Here comes an exciting new laser that can detect very low concentrations of gases - paving the way for accurately analysing breath for disease diagnosis and remote sensing of critical greenhouse gases.

The physicists at University of Adelaide in south Australia have developed a new type of laser that produces 25 times more light emission than other lasers operating at a similar wavelength.

"This laser has significantly more power and is much more efficient than other lasers operating in mid-infrared frequency range," said Ori Henderson-Sapir, a researcher at the university's institute for photonics and advanced sensing.

"Using a novel approach, we've been able to overcome the significant technical hurdles that have prevented fibre lasers from producing sufficient power in the mid-infrared," he added.

The new laser operates in the mid-infrared frequency range - the same wavelength band where many important hydrocarbon gases absorb light.

The researchers reported light emission at 3.6 microns - the deepest mid-infrared emission from a fibre laser operating at room temperature.

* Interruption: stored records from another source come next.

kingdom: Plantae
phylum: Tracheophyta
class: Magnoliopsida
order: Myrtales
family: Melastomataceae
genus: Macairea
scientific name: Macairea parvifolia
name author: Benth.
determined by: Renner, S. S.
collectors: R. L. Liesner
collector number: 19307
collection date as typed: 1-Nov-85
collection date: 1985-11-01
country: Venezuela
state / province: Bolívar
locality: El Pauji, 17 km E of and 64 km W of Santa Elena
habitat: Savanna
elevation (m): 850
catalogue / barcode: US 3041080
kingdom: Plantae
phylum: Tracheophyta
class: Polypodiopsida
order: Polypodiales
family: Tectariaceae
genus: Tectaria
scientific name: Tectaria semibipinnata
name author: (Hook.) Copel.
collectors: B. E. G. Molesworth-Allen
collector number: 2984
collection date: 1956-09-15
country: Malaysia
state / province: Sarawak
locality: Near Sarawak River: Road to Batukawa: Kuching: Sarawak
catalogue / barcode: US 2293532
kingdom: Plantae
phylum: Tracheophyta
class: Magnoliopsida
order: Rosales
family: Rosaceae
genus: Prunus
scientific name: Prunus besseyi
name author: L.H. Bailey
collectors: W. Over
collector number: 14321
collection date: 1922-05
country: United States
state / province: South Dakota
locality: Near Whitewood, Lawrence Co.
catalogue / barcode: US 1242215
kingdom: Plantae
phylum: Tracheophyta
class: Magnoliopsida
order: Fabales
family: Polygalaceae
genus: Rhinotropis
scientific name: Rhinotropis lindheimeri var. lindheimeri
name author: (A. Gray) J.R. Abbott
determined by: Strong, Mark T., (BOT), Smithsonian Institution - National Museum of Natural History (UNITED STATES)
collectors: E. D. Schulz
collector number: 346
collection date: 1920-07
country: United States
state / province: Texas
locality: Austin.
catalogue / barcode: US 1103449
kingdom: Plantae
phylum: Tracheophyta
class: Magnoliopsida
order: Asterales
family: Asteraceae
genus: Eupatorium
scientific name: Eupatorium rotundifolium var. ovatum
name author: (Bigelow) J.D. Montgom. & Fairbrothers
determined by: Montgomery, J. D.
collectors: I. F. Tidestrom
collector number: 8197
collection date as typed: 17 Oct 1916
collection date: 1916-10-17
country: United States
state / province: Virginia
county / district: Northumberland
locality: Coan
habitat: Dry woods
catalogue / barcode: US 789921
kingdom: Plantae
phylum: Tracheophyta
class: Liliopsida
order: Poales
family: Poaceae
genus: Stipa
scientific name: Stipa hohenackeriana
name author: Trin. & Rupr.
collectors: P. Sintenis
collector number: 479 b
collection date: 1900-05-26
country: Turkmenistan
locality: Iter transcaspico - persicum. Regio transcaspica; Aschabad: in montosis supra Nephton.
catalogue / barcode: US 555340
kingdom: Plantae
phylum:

"Probing this region of the electromagnetic spectrum with the high power means we will be able to detect these gases with a high degree of sensitivity," said project leader David Ottaway.

It should enable the possibility of analysing trace gases in exhaled breath in the doctors' surgery.

For example, acetone can be detected in the breath when someone has diabetes.

Other potential applications include detection in the atmosphere of methane and ethane which are important gases in global warming.

The new laser uses an optical fibre which is easier to work with, less bulky and more portable, and much more cost effective to produce than other types of laser.

The main limitation to date with laser detection of these gases has been the lack of suitable light sources that can produce enough energy in this part of the spectrum, explained Ottaway.

It has incredible potential for scanning for a range of gases with a high level of sensitivity, with great promise as a very useful diagnostic and sensing tool, said the study published in the journal Optics Letters.